[Dataset]

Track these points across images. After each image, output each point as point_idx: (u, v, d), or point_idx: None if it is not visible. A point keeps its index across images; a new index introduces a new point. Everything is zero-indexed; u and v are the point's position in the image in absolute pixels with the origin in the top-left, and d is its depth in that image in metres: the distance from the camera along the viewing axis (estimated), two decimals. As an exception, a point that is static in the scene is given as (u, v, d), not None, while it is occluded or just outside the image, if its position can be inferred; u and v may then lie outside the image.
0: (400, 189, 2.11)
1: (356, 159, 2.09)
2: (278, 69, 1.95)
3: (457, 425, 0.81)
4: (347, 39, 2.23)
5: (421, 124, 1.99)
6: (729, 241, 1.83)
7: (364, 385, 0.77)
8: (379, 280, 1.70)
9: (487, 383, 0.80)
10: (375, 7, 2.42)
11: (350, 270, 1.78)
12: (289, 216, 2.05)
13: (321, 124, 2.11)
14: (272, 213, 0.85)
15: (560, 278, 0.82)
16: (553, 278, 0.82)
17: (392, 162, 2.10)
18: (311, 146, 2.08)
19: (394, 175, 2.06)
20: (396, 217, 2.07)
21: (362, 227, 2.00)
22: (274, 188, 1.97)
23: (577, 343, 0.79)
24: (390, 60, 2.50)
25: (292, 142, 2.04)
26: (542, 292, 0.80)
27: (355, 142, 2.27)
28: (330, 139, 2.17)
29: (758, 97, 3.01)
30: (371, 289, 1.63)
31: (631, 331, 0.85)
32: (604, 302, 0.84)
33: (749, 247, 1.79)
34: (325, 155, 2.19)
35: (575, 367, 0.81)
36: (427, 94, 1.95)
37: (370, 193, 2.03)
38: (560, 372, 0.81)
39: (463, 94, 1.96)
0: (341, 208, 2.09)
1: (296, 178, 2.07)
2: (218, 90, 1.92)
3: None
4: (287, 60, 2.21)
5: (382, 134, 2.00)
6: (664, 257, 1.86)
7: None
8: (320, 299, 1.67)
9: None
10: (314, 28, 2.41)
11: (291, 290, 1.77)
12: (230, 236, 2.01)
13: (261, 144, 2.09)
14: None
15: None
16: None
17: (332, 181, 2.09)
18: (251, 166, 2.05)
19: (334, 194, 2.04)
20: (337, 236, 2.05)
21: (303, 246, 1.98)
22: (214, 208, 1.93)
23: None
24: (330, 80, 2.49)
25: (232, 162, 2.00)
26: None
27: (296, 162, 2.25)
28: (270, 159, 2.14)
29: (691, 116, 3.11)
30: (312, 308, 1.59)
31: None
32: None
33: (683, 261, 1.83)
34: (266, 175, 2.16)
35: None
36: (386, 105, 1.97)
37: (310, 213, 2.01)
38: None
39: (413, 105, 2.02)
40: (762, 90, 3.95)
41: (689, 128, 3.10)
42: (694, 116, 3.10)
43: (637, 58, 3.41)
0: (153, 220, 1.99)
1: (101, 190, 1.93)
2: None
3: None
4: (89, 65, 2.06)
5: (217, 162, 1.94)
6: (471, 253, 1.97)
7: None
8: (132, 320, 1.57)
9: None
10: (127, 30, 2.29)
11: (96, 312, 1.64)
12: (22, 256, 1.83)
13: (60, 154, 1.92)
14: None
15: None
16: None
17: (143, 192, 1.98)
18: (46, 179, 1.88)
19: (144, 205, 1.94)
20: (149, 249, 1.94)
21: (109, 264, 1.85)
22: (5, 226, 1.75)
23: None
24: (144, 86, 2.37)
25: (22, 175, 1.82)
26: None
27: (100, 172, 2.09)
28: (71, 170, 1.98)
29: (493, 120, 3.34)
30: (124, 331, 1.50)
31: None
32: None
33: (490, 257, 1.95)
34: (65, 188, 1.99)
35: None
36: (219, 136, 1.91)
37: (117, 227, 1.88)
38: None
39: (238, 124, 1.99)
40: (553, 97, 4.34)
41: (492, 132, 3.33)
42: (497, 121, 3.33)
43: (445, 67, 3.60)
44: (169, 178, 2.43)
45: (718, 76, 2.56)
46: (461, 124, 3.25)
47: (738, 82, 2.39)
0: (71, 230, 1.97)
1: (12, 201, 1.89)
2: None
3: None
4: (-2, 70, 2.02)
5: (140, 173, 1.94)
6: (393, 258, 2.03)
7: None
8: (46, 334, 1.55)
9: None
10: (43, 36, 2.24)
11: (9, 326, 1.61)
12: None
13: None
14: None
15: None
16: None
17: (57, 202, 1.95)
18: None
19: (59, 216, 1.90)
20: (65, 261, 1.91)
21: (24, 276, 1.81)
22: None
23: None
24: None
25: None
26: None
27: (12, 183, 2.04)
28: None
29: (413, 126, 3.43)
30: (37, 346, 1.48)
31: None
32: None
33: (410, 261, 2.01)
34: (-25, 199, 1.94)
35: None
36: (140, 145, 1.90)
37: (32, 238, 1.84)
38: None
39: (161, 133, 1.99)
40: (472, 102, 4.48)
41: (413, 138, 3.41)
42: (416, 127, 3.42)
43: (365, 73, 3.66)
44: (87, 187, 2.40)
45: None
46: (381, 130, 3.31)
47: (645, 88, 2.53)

[/Dataset]
[Dataset]

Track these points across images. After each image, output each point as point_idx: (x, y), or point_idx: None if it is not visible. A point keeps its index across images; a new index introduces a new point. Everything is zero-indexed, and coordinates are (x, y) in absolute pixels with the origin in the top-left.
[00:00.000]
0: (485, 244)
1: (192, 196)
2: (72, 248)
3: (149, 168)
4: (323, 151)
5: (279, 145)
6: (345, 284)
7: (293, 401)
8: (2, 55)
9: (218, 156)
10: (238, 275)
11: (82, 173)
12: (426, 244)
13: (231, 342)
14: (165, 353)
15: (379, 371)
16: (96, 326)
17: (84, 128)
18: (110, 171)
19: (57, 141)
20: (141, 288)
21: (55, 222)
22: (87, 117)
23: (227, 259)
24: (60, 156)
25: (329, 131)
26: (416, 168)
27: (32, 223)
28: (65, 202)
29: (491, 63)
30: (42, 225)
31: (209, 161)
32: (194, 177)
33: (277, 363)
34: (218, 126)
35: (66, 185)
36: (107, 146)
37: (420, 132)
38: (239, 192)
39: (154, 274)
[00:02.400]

[/Dataset]

Exercise prompt:
Since only part of the listing is wanted, copy exactly the lines from the one holding "20: (396, 217, 2.07)" to the one holding "38: (560, 372, 0.81)", both included.

Your response:
20: (396, 217, 2.07)
21: (362, 227, 2.00)
22: (274, 188, 1.97)
23: (577, 343, 0.79)
24: (390, 60, 2.50)
25: (292, 142, 2.04)
26: (542, 292, 0.80)
27: (355, 142, 2.27)
28: (330, 139, 2.17)
29: (758, 97, 3.01)
30: (371, 289, 1.63)
31: (631, 331, 0.85)
32: (604, 302, 0.84)
33: (749, 247, 1.79)
34: (325, 155, 2.19)
35: (575, 367, 0.81)
36: (427, 94, 1.95)
37: (370, 193, 2.03)
38: (560, 372, 0.81)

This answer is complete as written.